═════ GIVEN ENTRIES ═════

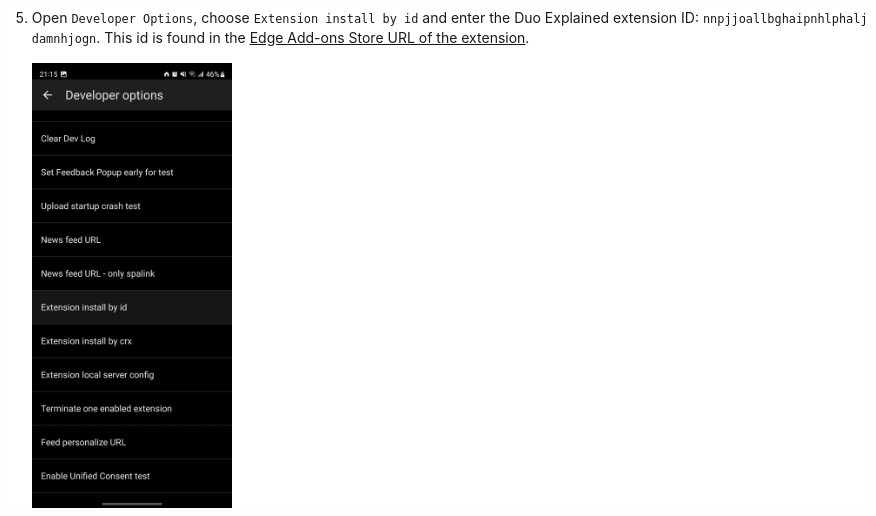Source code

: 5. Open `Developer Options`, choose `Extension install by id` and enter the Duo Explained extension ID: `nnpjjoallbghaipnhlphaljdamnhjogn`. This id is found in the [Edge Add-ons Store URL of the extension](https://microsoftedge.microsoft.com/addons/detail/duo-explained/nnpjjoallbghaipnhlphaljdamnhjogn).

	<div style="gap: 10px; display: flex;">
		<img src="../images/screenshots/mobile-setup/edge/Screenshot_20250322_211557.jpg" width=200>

═════
═════ GIVEN ENTRIES ═════

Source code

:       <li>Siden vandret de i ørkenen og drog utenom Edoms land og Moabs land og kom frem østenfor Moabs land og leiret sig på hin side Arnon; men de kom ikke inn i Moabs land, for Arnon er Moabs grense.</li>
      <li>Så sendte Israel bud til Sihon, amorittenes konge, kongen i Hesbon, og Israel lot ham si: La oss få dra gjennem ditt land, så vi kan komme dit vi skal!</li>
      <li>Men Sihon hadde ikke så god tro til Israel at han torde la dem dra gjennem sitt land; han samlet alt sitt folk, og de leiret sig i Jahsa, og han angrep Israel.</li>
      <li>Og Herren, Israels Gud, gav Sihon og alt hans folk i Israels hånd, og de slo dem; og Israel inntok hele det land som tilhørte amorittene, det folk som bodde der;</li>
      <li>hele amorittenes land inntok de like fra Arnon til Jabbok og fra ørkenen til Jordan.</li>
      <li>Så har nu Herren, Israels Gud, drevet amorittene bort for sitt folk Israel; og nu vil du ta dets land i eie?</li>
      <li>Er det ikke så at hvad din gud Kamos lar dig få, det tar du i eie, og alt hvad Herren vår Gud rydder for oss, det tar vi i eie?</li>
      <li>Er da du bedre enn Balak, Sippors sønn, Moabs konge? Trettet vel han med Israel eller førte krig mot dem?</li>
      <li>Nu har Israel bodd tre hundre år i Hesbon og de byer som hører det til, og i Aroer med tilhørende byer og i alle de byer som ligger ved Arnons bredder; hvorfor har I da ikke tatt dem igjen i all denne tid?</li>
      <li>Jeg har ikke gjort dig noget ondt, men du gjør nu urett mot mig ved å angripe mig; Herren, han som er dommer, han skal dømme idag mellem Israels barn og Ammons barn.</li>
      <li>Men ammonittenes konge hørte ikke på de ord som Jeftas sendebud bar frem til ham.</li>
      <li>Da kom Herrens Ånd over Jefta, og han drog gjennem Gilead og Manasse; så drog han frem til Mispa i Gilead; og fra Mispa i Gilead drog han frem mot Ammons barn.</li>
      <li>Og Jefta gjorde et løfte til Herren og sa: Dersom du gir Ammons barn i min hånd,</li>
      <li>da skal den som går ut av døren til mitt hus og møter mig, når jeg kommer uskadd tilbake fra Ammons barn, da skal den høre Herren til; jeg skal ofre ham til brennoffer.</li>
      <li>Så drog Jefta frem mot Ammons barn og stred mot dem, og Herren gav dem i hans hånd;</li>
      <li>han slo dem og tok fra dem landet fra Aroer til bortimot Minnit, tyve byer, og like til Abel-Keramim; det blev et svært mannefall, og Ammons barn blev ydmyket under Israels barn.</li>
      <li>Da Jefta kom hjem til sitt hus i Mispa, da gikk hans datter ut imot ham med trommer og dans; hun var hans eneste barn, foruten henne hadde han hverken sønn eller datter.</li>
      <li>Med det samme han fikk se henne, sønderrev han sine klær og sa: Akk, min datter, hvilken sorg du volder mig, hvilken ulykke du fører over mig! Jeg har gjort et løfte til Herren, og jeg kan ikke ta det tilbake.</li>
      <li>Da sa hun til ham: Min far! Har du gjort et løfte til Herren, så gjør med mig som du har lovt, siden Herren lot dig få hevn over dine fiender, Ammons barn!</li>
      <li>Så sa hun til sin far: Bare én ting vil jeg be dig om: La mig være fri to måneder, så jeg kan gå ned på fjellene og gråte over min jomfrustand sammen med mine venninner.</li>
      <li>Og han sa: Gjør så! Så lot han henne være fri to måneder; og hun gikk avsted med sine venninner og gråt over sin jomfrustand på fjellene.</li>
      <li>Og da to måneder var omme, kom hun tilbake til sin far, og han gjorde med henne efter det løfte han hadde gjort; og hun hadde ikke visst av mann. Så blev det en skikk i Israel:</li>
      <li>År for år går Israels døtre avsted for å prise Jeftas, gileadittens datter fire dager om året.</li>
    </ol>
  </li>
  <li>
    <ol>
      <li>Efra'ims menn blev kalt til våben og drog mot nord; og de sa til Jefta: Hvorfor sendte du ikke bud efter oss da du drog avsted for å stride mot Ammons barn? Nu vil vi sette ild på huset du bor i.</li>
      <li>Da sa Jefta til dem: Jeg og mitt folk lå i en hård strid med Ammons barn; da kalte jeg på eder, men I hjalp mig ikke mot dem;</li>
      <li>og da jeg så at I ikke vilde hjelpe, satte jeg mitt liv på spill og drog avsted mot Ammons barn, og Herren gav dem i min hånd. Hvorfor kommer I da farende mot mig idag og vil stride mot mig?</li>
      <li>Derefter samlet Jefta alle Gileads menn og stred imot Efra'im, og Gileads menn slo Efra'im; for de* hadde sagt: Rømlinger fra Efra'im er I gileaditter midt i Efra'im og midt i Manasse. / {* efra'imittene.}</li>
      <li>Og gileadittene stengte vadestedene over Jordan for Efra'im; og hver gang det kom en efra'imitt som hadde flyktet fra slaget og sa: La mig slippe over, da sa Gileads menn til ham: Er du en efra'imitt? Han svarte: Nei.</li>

═════

▶ _ABOUT THIS TASK_:
Locate every line above that contains the string "stred" and copy each of those lines in full.

▶ _ANSWER SPACE_:
      <li>Så drog Jefta frem mot Ammons barn og stred mot dem, og Herren gav dem i hans hånd;</li>
      <li>Derefter samlet Jefta alle Gileads menn og stred imot Efra'im, og Gileads menn slo Efra'im; for de* hadde sagt: Rømlinger fra Efra'im er I gileaditter midt i Efra'im og midt i Manasse. / {* efra'imittene.}</li>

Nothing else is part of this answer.